Excerpt provided
Namely, printk() can't handle printk calls from schedule code
or printk() calls from lock debugging code (spin_dump() for instance);
because those may be called with `sem->lock' already taken or any
other `critical' locks (p->pi_lock, etc.). An example of deadlock
can be
vprintk_emit()
console_unlock()
up() << raw_spin_lock_irqsave(&sem->lock, flags);
wake_up_process()
try_to_wake_up()
ttwu_queue()
ttwu_activate()
activate_task()
enqueue_task()
enqueue_task_fair()
cfs_rq_of()
task_of()
WARN_ON_ONCE(!entity_is_task(se))
vprintk_emit()
console_trylock()
down_trylock()
raw_spin_lock_irqsave(&sem->lock, flags)
^^^^ deadlock
and some other cases.

Dataset excerpt
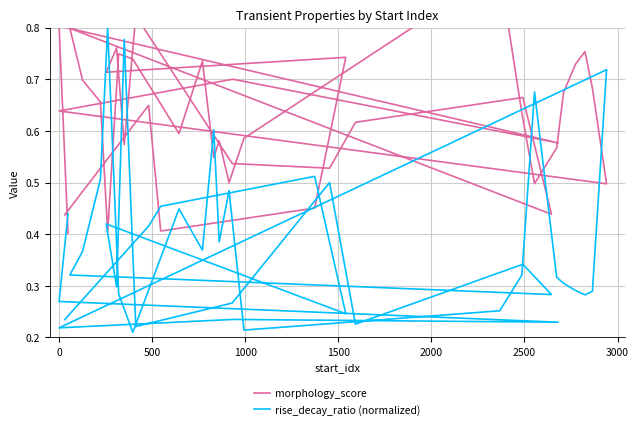

What is the average value of the morphology_score series?

0.6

Activity list
- A) In the printk deadlock excerpt, list the calls in the example deadlock chain that come after the WARN_ON_ONCE line, in the order they appear.
- B) Reproduce the passage of the printk deadlock excerpt starting at "ttwu_activate()" and ending at "down_trylock()".
- C) Take the printk deadlock excerpt further, beginning right after its last line.

Written responses
- A) vprintk_emit(), console_trylock(), down_trylock(), raw_spin_lock_irqsave(&sem->lock, flags)

- B)
ttwu_activate()
activate_task()
enqueue_task()
enqueue_task_fair()
cfs_rq_of()
task_of()
WARN_ON_ONCE(!entity_is_task(se))
vprintk_emit()
console_trylock()
down_trylock()

- C)
Just like in NMI implementation, the solution uses a per-cpu
`printk_func' pointer to 'redirect' printk() calls to a 'safe'
callback, that store messages in a per-cpu buffer and flushes
them back to logbuf buffer later.
Usage example:
printk()
printk_safe_enter_irqsave(flags)
//
// any printk() call from here will endup in vprintk_safe(),
// that stores messages in a special per-CPU buffer.
//
printk_safe_exit_irqrestore(flags)
The 'redirection' mechanism, though, has been reworked, as suggested
by Petr Mladek. Instead of using a per-cpu @print_func callback we now
keep a per-cpu printk-context variable and call either default or nmi
vprintk function depending on its value. printk_nmi_entrer/exit and
printk_safe_enter/exit, thus, just set/celar corresponding bits in
printk-context functions.
The patch only adds printk_safe support, we don't use it yet.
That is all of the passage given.